Don’t Worry, Bear

My big girl loves a book called Don’t Worry, Bear. It’s about a bear who is friends with a caterpillar. When the caterpillar goes into his cocoon, the bear gets very worried. All the while, the caterpillar is talking to him from inside reassuring him not to worry. Eventually the caterpillar emerges as a butterfly and the bear realizes he never had to worry in the first place.
I have planned for tomorrow for almost a year. It has been an emotional journey thus far and tomorrow we add the physical component. I have been so focused on how the girls will fare in my absence, I haven’t thought about how others might worry about me. I’m a mother, so I can only imagine what this has been like for my parents and what it will be like waiting for me to come out of surgery, watching me recovery. I want to say to them, “Don’t worry, Bear”. Luckily, my husband isn’t typically a worrier (a good balance in our marriage and parenting), but I know he will be sitting out in the waiting room while they operate and he will worry. I want to tell him, “Don’t worry, Bear”. I’m sure my girls will be concerned when they see me after I’ve lost my breasts and wonder if I’m really ok. To them I will say, “Don’t worry, Bear”. Of course, I’m also worried for myself, but I’m thinking about all of the things I never have to worry about again. Waiting for mammogram results, “Don’t worry, Bear”. Feeling a lump, “Don’t worry, Bear”. Getting breast cancer, “Don’t worry, Bear”.

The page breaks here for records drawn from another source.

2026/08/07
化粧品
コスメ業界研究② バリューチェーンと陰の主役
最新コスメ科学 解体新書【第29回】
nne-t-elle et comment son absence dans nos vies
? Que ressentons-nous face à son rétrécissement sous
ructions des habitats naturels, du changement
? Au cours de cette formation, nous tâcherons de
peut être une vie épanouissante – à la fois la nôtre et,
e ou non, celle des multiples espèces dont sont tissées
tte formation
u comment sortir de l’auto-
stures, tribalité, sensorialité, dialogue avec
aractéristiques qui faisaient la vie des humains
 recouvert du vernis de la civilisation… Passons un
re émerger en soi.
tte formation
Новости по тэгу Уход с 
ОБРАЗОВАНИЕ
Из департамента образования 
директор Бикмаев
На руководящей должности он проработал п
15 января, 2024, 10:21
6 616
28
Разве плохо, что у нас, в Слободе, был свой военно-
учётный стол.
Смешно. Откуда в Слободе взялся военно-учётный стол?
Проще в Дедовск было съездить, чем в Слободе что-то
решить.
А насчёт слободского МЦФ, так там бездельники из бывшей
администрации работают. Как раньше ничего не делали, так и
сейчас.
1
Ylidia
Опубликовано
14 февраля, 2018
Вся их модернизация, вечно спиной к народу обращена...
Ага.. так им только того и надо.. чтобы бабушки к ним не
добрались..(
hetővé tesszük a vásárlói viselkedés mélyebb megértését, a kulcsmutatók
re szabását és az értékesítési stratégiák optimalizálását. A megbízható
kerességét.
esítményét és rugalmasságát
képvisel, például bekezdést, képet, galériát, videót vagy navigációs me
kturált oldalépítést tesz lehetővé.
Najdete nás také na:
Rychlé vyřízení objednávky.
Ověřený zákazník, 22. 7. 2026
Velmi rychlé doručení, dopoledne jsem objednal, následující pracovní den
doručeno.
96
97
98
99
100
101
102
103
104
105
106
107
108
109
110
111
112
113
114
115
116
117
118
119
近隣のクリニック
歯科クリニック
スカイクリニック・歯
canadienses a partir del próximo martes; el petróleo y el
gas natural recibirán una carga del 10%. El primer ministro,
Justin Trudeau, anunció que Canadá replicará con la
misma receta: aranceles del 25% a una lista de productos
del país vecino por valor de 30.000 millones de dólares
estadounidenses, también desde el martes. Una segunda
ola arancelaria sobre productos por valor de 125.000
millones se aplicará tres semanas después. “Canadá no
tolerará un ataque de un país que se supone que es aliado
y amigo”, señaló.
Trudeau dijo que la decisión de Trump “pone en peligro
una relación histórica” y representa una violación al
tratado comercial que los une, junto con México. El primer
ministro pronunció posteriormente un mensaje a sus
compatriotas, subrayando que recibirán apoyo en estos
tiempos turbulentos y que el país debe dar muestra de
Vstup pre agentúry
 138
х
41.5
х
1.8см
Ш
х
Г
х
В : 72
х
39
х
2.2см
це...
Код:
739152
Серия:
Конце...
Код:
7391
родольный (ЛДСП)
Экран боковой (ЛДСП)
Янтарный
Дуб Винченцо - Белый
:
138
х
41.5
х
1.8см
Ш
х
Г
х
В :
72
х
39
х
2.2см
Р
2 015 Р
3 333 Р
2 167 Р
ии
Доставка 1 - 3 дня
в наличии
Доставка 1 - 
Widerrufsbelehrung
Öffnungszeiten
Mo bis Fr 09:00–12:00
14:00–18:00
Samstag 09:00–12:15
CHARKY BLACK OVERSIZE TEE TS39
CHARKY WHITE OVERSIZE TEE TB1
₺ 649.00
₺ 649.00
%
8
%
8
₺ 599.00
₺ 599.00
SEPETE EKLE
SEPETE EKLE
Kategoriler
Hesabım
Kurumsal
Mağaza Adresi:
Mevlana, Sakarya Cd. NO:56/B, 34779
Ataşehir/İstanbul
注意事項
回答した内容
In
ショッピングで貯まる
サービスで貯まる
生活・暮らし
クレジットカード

Today I am a caterpillar. Tomorrow I will be a butterfly.

Homesick

I haven’t even left yet and already I’m homesick. I went to several different summer camps when I was younger. Most of them were dance camps that were only a few weeks long. Yet still, even though I loved what I was doing, I had the worst separation anxiety. That feeling of homesickness is so real and so gut wrenching for me that it’s my body’s go-to reaction when I’m leaving anyone I love.

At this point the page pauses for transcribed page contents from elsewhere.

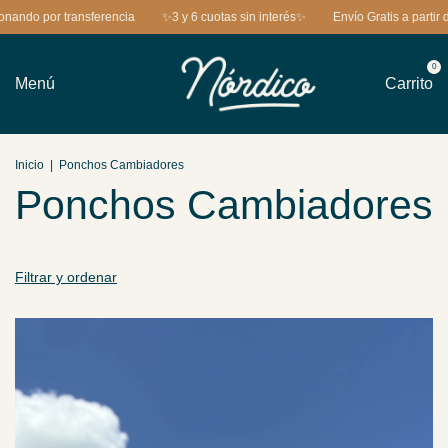
do por transferencia
✨3 y 6 cuotas sin interés✨
Envío Gratis a partir d
0
Menú
Carrito
Inicio
|
Ponchos Cambiadores
Ponchos Cambiadores
Filtrar y ordenar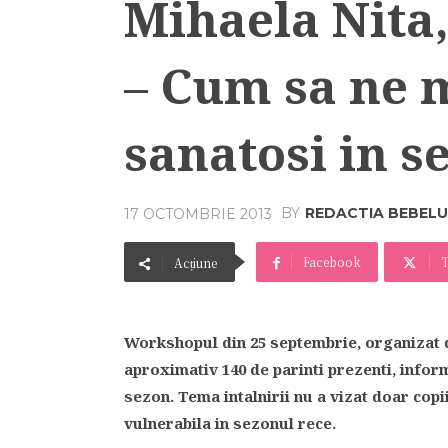
Mihaela Nita
– Cum sa ne 
sanatosi in s
BY
REDACTIA BEBELU
17 OCTOMBRIE 2013
Facebook
T
Acțiune
Workshopul din 25 septembrie, organizat de
aproximativ 140 de parinti prezenti, infor
sezon. Tema intalnirii nu a vizat doar copii
vulnerabila in sezonul rece.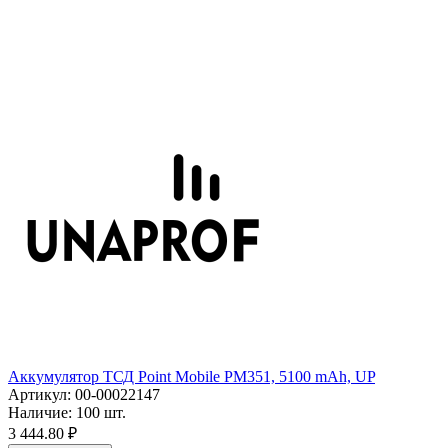
Аккумулятор ТСД Point Mobile PM351, 5100 mAh, UP
Артикул:
00-00022147
Наличие:
100 шт.
3 444.80
₽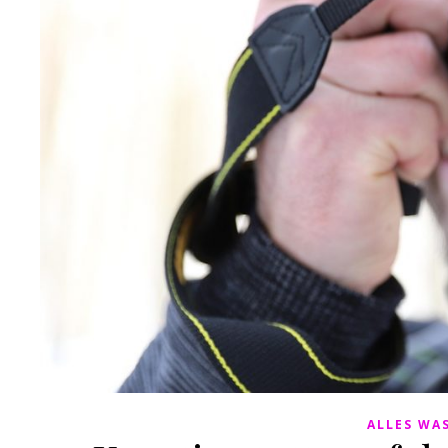
ALLES WAS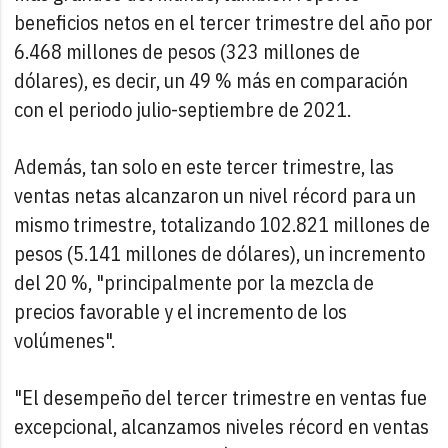
beneficios netos en el tercer trimestre del año por
6.468 millones de pesos (323 millones de
dólares), es decir, un 49 % más en comparación
con el periodo julio-septiembre de 2021.
Además, tan solo en este tercer trimestre, las
ventas netas alcanzaron un nivel récord para un
mismo trimestre, totalizando 102.821 millones de
pesos (5.141 millones de dólares), un incremento
del 20 %, "principalmente por la mezcla de
precios favorable y el incremento de los
volúmenes".
"El desempeño del tercer trimestre en ventas fue
excepcional, alcanzamos niveles récord en ventas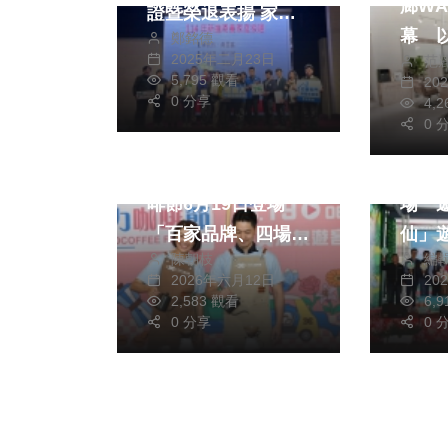
廊WÀ
證暨榮退表揚 家扶
幕 
鄭銘德
主任沈俊賢強力募集
2025年二月23日
范
打造
志工
5,795 觀看
20
量場
0 分享
4,
熱門
旅遊
0 
綜合
旅遊
2026南投巧克力咖
202
啡節6月19日登場
場 
「百家品牌、四場晚
仙」
陳朝枝
編
會、三場煙火」閃亮
2026年六月12日
20
福興溫泉
2,583 觀看
6,
0 分享
0 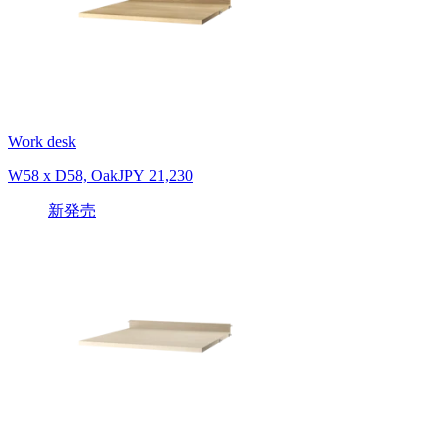
Work desk
W58 x D58, Oak
JPY 21,230
新発売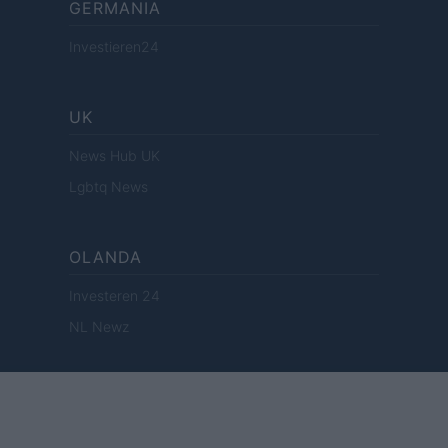
GERMANIA
Investieren24
UK
News Hub UK
Lgbtq News
OLANDA
Investeren 24
NL Newz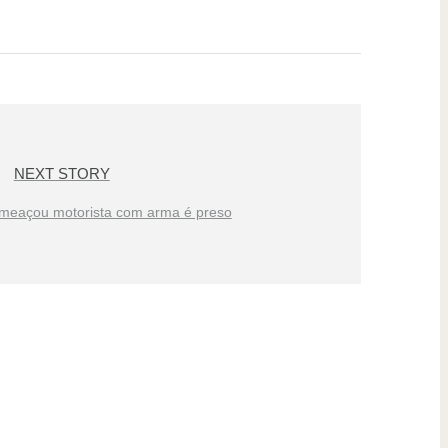
NEXT STORY
meaçou motorista com arma é preso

I finally told my older daughter yesterday that I’m going away. We were playing outside and the timing just seemed right. She was happy and laughing with me, telling me that she wanted to go back to the farm where we do apple picking. So I said, “that would be so much fun. Ya know, I’m going to go to the doctor for a few days, but maybe Daddy can take you there.” And she said something like, “just me, Daddy, Dovey (her nickname for her little sister), Nanny, PopPop, and Gammy?” I told her yes and then we went back to playing. It kind of felt like a weight had been lifted because I’d laid the initial groundwork. But moments later, she gave me a huge hug and kiss and didn’t want to let go. It wasn’t in a sad way. I think for her it was in a very happy way, but it took everything I had not to start balling. Homesickness rears its ugly head again. The same emotion crept up as I put the baby to bed. Cuddled in to me chest to chest, I felt it rise up again threatening to break the dam I’ve worked hard to build up.
My strength and the countdown dwindle together as if they’re one. Part of me wishes I could stop the clock, the other is ready to just get it over with. I think I’ve done everything I can to prepare myself and my kids. It almost feels like I’m about to go to camp.